#### Entries supplied ####

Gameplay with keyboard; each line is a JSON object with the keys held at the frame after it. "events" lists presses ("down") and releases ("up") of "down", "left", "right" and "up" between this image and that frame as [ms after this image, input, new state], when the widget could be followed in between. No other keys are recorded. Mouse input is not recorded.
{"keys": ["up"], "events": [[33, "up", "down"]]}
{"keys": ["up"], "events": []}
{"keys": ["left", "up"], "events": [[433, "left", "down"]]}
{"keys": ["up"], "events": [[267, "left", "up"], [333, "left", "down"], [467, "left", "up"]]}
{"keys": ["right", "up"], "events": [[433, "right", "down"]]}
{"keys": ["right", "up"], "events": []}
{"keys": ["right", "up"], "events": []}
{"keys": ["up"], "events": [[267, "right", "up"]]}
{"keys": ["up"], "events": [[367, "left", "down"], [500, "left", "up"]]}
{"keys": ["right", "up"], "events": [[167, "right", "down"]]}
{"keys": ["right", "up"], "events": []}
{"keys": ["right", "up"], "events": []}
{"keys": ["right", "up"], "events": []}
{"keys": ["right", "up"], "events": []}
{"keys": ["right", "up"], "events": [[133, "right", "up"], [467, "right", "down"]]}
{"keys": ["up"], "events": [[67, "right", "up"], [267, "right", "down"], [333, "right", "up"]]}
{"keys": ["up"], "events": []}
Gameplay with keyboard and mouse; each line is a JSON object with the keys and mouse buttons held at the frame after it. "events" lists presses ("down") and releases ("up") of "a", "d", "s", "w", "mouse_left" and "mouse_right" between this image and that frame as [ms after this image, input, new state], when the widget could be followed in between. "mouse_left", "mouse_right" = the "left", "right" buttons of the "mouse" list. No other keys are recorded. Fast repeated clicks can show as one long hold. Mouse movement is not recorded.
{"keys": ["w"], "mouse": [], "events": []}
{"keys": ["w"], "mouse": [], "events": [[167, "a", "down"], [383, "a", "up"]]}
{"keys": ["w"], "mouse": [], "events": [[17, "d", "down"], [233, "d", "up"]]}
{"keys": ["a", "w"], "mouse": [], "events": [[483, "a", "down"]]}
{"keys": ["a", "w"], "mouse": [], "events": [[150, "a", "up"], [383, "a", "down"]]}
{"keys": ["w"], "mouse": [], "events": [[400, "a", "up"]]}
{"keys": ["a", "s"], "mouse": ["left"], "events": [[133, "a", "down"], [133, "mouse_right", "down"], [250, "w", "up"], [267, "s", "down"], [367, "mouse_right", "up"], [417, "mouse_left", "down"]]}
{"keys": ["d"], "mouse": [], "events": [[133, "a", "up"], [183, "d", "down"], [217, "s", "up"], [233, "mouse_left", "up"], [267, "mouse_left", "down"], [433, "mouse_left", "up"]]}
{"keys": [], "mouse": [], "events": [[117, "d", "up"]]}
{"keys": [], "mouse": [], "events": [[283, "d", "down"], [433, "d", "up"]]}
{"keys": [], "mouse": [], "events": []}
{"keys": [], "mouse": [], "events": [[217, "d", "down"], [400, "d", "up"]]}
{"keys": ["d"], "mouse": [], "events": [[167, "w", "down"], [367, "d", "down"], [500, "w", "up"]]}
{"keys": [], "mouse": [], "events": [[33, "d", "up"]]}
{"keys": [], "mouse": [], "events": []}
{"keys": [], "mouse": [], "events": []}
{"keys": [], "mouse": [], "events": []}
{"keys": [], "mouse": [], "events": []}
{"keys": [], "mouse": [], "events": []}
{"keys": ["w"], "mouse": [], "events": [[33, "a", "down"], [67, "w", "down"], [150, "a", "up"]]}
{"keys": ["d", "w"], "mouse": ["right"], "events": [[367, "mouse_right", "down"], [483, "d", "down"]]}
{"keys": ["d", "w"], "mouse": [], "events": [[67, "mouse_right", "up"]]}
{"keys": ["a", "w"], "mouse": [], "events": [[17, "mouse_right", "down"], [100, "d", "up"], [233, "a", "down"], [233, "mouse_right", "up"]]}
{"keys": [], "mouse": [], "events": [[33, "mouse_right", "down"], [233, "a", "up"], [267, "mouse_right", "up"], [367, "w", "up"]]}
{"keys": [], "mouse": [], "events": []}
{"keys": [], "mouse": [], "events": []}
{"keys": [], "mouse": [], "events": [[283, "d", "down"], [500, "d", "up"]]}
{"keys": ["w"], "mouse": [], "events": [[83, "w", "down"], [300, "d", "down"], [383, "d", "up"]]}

####

> **Work to complete**
The records above should be repeated word for word.

> **Response**
Gameplay with keyboard; each line is a JSON object with the keys held at the frame after it. "events" lists presses ("down") and releases ("up") of "down", "left", "right" and "up" between this image and that frame as [ms after this image, input, new state], when the widget could be followed in between. No other keys are recorded. Mouse input is not recorded.
{"keys": ["up"], "events": [[33, "up", "down"]]}
{"keys": ["up"], "events": []}
{"keys": ["left", "up"], "events": [[433, "left", "down"]]}
{"keys": ["up"], "events": [[267, "left", "up"], [333, "left", "down"], [467, "left", "up"]]}
{"keys": ["right", "up"], "events": [[433, "right", "down"]]}
{"keys": ["right", "up"], "events": []}
{"keys": ["right", "up"], "events": []}
{"keys": ["up"], "events": [[267, "right", "up"]]}
{"keys": ["up"], "events": [[367, "left", "down"], [500, "left", "up"]]}
{"keys": ["right", "up"], "events": [[167, "right", "down"]]}
{"keys": ["right", "up"], "events": []}
{"keys": ["right", "up"], "events": []}
{"keys": ["right", "up"], "events": []}
{"keys": ["right", "up"], "events": []}
{"keys": ["right", "up"], "events": [[133, "right", "up"], [467, "right", "down"]]}
{"keys": ["up"], "events": [[67, "right", "up"], [267, "right", "down"], [333, "right", "up"]]}
{"keys": ["up"], "events": []}
Gameplay with keyboard and mouse; each line is a JSON object with the keys and mouse buttons held at the frame after it. "events" lists presses ("down") and releases ("up") of "a", "d", "s", "w", "mouse_left" and "mouse_right" between this image and that frame as [ms after this image, input, new state], when the widget could be followed in between. "mouse_left", "mouse_right" = the "left", "right" buttons of the "mouse" list. No other keys are recorded. Fast repeated clicks can show as one long hold. Mouse movement is not recorded.
{"keys": ["w"], "mouse": [], "events": []}
{"keys": ["w"], "mouse": [], "events": [[167, "a", "down"], [383, "a", "up"]]}
{"keys": ["w"], "mouse": [], "events": [[17, "d", "down"], [233, "d", "up"]]}
{"keys": ["a", "w"], "mouse": [], "events": [[483, "a", "down"]]}
{"keys": ["a", "w"], "mouse": [], "events": [[150, "a", "up"], [383, "a", "down"]]}
{"keys": ["w"], "mouse": [], "events": [[400, "a", "up"]]}
{"keys": ["a", "s"], "mouse": ["left"], "events": [[133, "a", "down"], [133, "mouse_right", "down"], [250, "w", "up"], [267, "s", "down"], [367, "mouse_right", "up"], [417, "mouse_left", "down"]]}
{"keys": ["d"], "mouse": [], "events": [[133, "a", "up"], [183, "d", "down"], [217, "s", "up"], [233, "mouse_left", "up"], [267, "mouse_left", "down"], [433, "mouse_left", "up"]]}
{"keys": [], "mouse": [], "events": [[117, "d", "up"]]}
{"keys": [], "mouse": [], "events": [[283, "d", "down"], [433, "d", "up"]]}
{"keys": [], "mouse": [], "events": []}
{"keys": [], "mouse": [], "events": [[217, "d", "down"], [400, "d", "up"]]}
{"keys": ["d"], "mouse": [], "events": [[167, "w", "down"], [367, "d", "down"], [500, "w", "up"]]}
{"keys": [], "mouse": [], "events": [[33, "d", "up"]]}
{"keys": [], "mouse": [], "events": []}
{"keys": [], "mouse": [], "events": []}
{"keys": [], "mouse": [], "events": []}
{"keys": [], "mouse": [], "events": []}
{"keys": [], "mouse": [], "events": []}
{"keys": ["w"], "mouse": [], "events": [[33, "a", "down"], [67, "w", "down"], [150, "a", "up"]]}
{"keys": ["d", "w"], "mouse": ["right"], "events": [[367, "mouse_right", "down"], [483, "d", "down"]]}
{"keys": ["d", "w"], "mouse": [], "events": [[67, "mouse_right", "up"]]}
{"keys": ["a", "w"], "mouse": [], "events": [[17, "mouse_right", "down"], [100, "d", "up"], [233, "a", "down"], [233, "mouse_right", "up"]]}
{"keys": [], "mouse": [], "events": [[33, "mouse_right", "down"], [233, "a", "up"], [267, "mouse_right", "up"], [367, "w", "up"]]}
{"keys": [], "mouse": [], "events": []}
{"keys": [], "mouse": [], "events": []}
{"keys": [], "mouse": [], "events": [[283, "d", "down"], [500, "d", "up"]]}
{"keys": ["w"], "mouse": [], "events": [[83, "w", "down"], [300, "d", "down"], [383, "d", "up"]]}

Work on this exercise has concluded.